When Ignace restarted in 2015, contractors were in short supply in northwestern Ontario. To help with the shortage Resolute recruited one of its top tier Quebec contractors to relocate to northwestern Ontario late last year. With enough fibre feeding the mill, Ignace was able to add a third shift at the mill in March this year.
“Our biggest challenge here aside from wood is recruitment and retention,” ¬¬says Roxanne Van Tassel, human resource, health and safety co-ordinator for Ignace. “It’s hard to attract new people to come here and then to keep them. And for maintenance they have to be qualified trades people.”
The mill keeps its maintenance team staffed with a combination of apprentices, skilled local trades and fly-in-fly-out tradesmen from Quebec. “It’s a unique situation for the company but an absolute necessity given the regional shortage of skilled millwrights, electricians and process engineers,” Van Tassel says.
Resolute has made important strides in partnering with municipalities, trades schools and First Nations communities nearby to source employees, but that often means a significant investment in developing young, inexperienced people.
“We need to recognize that we have a very young workforce and that starts with our First Nations and non-Indigenous communities,” Van Tassel says.
Resolute recently participated in a program that will see First Nations apprentices graduate from the Industrial Mechanical Millwright Technician Program at Cambrian College in Sudbury, Ont. These graduates will then be hired at Resolute’s mills, including Ignace. So far three have graduated, and one was hired; the two others are making their way through the process.

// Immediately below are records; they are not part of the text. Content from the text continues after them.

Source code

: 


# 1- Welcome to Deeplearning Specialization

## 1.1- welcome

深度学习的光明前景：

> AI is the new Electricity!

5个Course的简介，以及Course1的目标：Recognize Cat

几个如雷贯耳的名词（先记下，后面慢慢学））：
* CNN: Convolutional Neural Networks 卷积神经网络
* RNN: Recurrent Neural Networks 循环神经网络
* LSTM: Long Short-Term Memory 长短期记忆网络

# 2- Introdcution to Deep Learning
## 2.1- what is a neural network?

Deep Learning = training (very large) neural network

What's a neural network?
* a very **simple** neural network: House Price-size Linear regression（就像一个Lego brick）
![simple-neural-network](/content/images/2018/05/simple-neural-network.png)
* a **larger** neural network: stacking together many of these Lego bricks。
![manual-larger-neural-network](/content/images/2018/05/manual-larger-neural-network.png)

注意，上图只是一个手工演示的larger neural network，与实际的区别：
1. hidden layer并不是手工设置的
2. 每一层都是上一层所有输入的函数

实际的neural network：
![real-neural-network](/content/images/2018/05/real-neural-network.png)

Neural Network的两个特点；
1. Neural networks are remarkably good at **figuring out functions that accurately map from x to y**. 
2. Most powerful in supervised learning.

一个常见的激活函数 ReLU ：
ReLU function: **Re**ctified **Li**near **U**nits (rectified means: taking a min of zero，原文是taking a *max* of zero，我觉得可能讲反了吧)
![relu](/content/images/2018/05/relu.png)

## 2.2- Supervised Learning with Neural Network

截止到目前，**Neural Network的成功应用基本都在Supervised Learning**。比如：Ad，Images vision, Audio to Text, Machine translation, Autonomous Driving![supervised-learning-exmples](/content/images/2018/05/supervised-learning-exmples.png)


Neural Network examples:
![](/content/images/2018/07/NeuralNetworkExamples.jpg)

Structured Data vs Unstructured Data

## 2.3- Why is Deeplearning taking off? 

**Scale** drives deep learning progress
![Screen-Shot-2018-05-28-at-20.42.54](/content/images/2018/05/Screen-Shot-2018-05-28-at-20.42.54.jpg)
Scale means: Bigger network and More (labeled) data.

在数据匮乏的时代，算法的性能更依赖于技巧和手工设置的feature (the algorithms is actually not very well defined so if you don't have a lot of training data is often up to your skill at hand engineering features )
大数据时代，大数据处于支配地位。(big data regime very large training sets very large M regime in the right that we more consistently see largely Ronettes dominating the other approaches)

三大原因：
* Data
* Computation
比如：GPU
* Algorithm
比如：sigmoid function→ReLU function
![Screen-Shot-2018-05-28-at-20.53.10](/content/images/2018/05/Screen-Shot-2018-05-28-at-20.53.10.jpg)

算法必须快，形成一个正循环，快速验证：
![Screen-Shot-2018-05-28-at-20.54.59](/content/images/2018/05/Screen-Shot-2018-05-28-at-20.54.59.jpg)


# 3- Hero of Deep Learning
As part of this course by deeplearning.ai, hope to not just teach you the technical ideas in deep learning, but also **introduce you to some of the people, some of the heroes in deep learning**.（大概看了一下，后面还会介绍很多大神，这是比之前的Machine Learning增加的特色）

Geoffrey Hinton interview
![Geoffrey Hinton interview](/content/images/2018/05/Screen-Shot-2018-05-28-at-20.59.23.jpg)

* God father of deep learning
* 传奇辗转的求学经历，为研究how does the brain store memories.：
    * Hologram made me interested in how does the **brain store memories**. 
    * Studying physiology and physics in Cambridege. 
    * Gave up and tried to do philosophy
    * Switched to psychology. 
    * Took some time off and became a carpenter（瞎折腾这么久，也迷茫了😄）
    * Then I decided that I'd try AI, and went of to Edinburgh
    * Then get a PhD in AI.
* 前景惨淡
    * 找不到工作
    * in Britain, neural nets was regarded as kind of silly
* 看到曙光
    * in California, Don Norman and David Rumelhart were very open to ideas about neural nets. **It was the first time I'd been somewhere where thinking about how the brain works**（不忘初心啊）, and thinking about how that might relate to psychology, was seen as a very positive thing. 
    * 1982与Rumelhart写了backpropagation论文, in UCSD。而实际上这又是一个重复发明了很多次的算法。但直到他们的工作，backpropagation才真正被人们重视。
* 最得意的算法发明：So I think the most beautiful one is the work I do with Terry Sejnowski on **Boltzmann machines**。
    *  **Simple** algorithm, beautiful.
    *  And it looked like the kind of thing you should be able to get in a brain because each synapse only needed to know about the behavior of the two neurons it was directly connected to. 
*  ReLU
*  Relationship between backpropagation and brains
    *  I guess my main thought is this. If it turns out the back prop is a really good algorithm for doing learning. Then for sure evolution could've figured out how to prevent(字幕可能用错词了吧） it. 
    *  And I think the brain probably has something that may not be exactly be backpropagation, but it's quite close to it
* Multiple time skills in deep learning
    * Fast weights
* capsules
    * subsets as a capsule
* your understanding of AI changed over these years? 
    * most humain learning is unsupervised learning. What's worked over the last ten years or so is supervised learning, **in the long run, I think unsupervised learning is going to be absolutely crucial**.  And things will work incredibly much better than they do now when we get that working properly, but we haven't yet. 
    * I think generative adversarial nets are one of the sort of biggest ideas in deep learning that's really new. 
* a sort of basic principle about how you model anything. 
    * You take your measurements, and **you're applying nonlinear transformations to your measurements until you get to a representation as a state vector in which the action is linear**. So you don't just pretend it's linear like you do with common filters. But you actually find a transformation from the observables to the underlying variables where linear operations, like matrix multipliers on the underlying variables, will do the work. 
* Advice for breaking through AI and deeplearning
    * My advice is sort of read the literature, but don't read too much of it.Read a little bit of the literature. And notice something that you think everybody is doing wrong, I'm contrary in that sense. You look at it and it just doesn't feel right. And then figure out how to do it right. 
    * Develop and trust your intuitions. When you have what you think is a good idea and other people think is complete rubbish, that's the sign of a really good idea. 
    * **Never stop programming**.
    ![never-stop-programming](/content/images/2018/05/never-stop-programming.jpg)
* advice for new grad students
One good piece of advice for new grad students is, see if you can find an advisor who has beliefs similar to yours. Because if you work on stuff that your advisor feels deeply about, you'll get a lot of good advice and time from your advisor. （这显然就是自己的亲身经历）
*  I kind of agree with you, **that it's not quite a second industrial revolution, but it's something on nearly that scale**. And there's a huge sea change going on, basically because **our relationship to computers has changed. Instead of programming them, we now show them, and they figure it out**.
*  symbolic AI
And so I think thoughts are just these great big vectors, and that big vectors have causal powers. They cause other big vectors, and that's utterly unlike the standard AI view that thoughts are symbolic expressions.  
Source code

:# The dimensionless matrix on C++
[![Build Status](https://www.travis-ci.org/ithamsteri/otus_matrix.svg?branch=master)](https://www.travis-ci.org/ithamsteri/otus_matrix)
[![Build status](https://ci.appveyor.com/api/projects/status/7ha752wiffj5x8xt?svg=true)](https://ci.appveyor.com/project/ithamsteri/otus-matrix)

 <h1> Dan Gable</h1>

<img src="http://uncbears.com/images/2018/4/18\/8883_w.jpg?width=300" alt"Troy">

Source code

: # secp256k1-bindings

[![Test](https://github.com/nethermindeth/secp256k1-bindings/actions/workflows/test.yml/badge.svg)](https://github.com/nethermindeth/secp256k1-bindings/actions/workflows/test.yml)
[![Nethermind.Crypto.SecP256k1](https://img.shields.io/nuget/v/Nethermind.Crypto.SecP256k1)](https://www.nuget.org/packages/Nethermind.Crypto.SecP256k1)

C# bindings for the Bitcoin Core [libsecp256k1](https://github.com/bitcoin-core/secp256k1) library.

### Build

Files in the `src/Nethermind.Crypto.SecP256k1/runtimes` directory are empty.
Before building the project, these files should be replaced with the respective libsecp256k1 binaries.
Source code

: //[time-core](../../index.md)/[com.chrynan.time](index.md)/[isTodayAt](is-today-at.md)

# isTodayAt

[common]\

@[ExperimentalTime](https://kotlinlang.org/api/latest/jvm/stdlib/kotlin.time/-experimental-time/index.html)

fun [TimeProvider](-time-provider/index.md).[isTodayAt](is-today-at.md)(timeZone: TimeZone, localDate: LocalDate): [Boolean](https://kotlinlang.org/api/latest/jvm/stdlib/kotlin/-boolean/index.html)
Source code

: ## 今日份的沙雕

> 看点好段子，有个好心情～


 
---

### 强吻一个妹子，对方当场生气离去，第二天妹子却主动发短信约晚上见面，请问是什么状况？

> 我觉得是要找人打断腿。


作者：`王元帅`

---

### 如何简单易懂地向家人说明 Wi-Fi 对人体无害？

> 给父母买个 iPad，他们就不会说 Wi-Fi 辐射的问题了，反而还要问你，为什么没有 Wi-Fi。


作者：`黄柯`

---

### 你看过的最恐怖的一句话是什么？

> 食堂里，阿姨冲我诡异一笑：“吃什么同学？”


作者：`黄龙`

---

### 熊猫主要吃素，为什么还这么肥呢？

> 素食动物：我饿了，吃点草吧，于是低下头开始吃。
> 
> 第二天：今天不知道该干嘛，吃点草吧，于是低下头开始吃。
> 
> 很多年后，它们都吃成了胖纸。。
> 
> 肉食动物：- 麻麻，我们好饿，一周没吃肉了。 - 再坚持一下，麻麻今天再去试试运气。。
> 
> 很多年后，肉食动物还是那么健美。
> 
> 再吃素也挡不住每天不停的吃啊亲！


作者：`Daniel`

“We are initiating another program this fall in partnership with Confederation College and Anishinabek Employment and Training Services in Thunder Bay for 10 new Aboriginal millwright students per year,” Martel says.
As with its mills in Thunder Bay and Atikokan, Ignace fully contracts out its mill yard work to Dallan Forestry, a 100 per cent First Nations-owned partnership between Lac des Mille Lacs First Nation, Nigigoonsiminikaaning First Nation and Dale Levesque, a member of the Fort William First Nation. Another First Nations company, Rainy Lake Logistics – a partnership between Gardewine Group and Boundary Waters Anishinaabeg Development Company – is contracted to haul all residuals and lumber.
For the 63 employees working in Ignace, Resolute’s determination to make its operations a success in northwestern Ontario, in spite of the challenges, has meant a steady job for the past two years. And so far the mill shows no signs of slowing down.